Johnny Miller was playing the best golf of anyone in the world when he won The Open in 1976.
The blond American had been second and third in the previous three years and won the US Open in 1973 with a record closing round of 63.
At Royal Birkdale he finished with a 66 that took him from two behind to six ahead of the field. He played supreme golf and yet even he would accept that it was a week when a new star was born – Seve Ballesteros.
The 19-year-old Spaniard was relatively unknown to the public but made a lasting impression by playing an outrageous chip-and-run between a couple of bunkers at the last to secure second place alongside Jack Nicklaus.

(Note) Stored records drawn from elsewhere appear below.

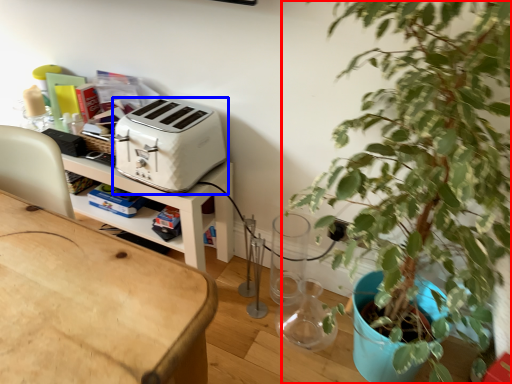
Question: Which object appears farthest to the camera in this image, houseplant (highlighted by a red box) or toaster (highlighted by a blue box)?

Choices:
 (A) houseplant
 (B) toaster

Answer: (B)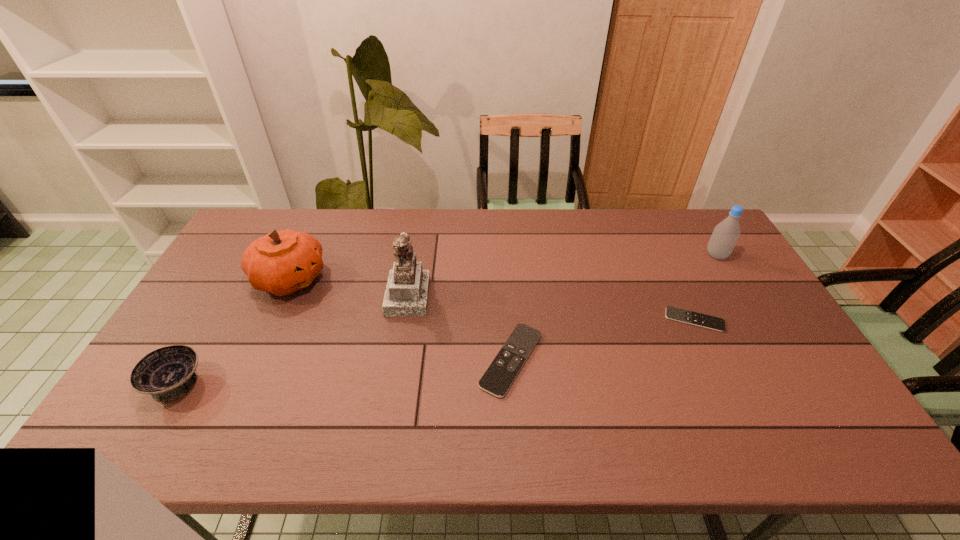
Where is `vacant area that lies between the bottle and the bowl`? This screenshot has height=540, width=960. vacant area that lies between the bottle and the bowl is located at coordinates (446, 319).

The image size is (960, 540). Identify the location of vacant area that lies between the shortest object and the third shortest object. (436, 352).

At what (x,y) coordinates should I click in order to perform the action: click on free space that is in between the left remote control and the bowl. Please return your answer as a coordinate pair (x, y). Image resolution: width=960 pixels, height=540 pixels. Looking at the image, I should click on (344, 372).

Find the location of a particular element. This screenshot has height=540, width=960. free spot between the third shortest object and the pumpkin is located at coordinates (233, 331).

Where is `free space between the third shortest object and the figurine`? This screenshot has width=960, height=540. free space between the third shortest object and the figurine is located at coordinates (292, 339).

Find the location of `free space that is in between the fourth tallest object and the right remote control`. free space that is in between the fourth tallest object and the right remote control is located at coordinates (436, 352).

The height and width of the screenshot is (540, 960). What are the coordinates of `free space between the pumpkin and the fifth tallest object` in the screenshot? It's located at (400, 319).

Image resolution: width=960 pixels, height=540 pixels. What are the coordinates of `vacant area between the fifth object from left to right and the left remote control` in the screenshot? It's located at (603, 340).

This screenshot has height=540, width=960. What are the coordinates of `vacant space in between the bottle and the tallest object` in the screenshot? It's located at (562, 275).

Identify which object is located as the third nearest to the bottle. Please provide its 2D coordinates. Your answer should be formatted as a tuple, i.e. [(x, y)], where the tuple contains the x and y coordinates of a point satisfying the conditions above.

[(407, 289)]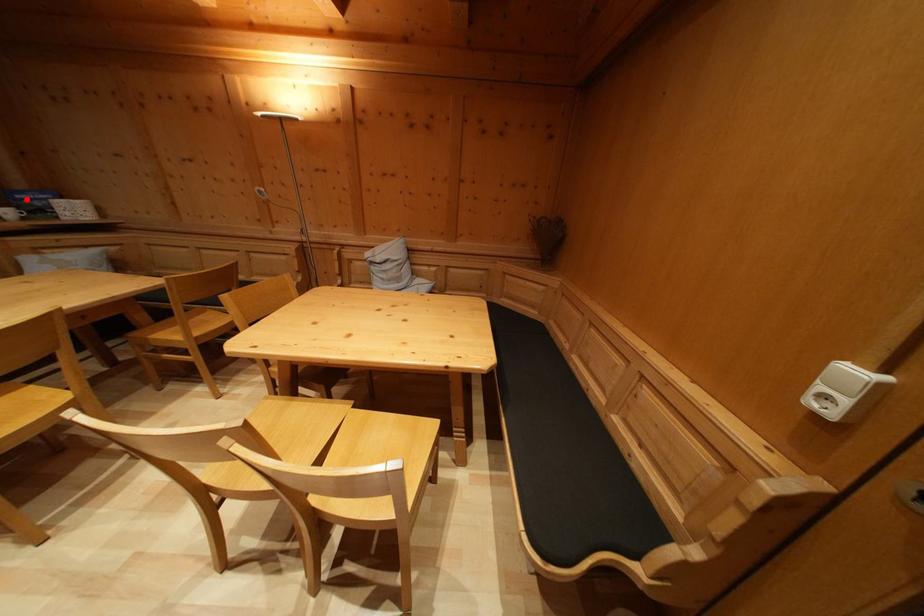
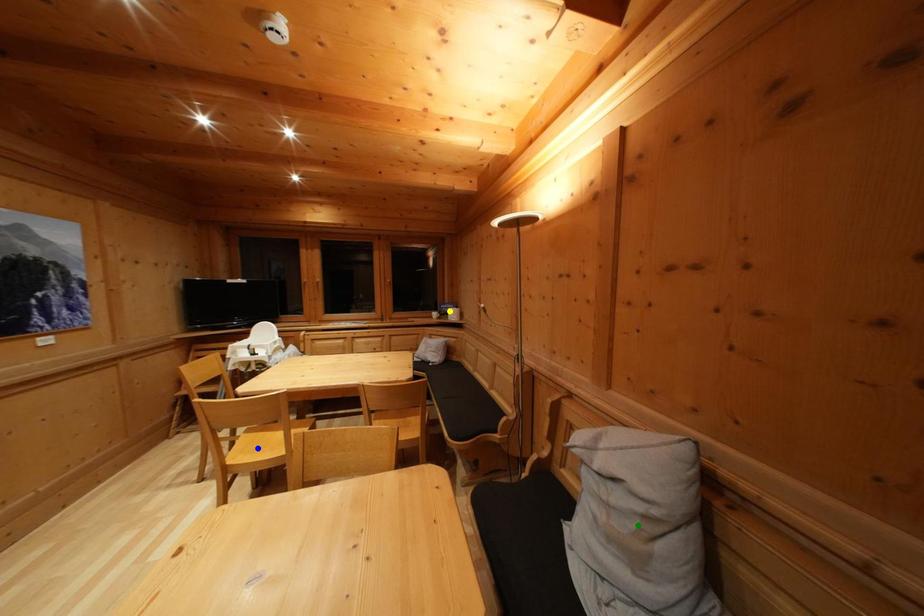
Question: I am providing you with two images of the same scene from different viewpoints. A red point is marked on the first image. You are given multiple points on the second image. Which point in image 2 represents the same 3d spot as the red point in image 1?

Choices:
 (A) blue point
 (B) yellow point
 (C) green point

Answer: (B)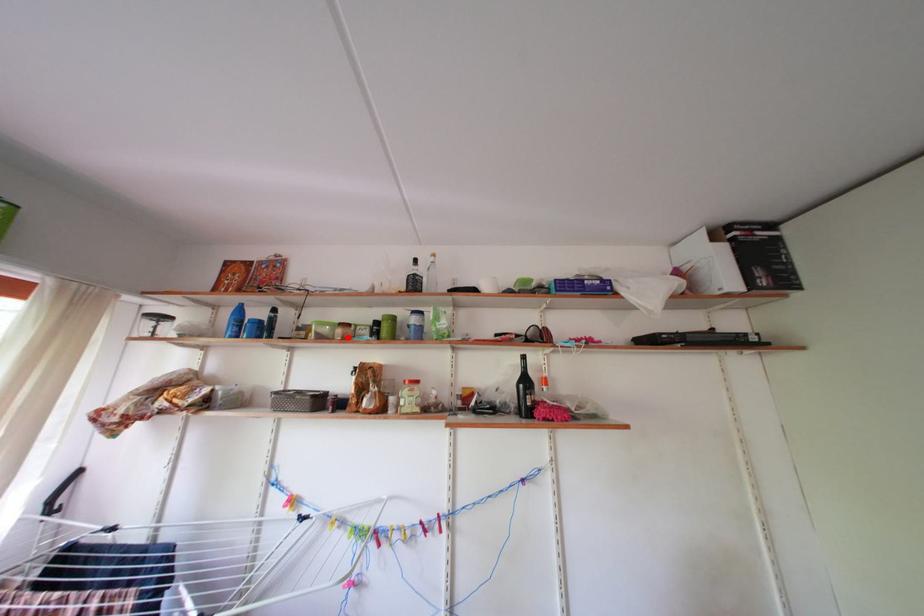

Amid the heatwave British summer, Ballesteros shared the lead on day one with Christy O’Connor Jnr, who went to the turn in 29, and Japan’s Norio Suzuki.
Five birdies coming home on the second day put Seve two ahead of Miller. In strong winds on the third day, which saw defending Champion Golfer Tom Watson score an 80, both Ballesteros and Miller scored 73s.
The youngster lost the lead early on but rallied in wild but inspired fashion on the way home, helped by another eagle at the 17th.
Ballesteros birdied the first hole of the final round to go three ahead but there was a two-shot swing to the American at the next and the Spaniard suffered a double bogey at the sixth and a triple bogey at the 11th.
Miller could relax and produced his best golf with a birdie at the 12th, an eagle at the 13th and birdies at the last two holes for the third day running.
Ballesteros followed suit with three birdies and an eagle another at the 17th before he he brought the house down at the last.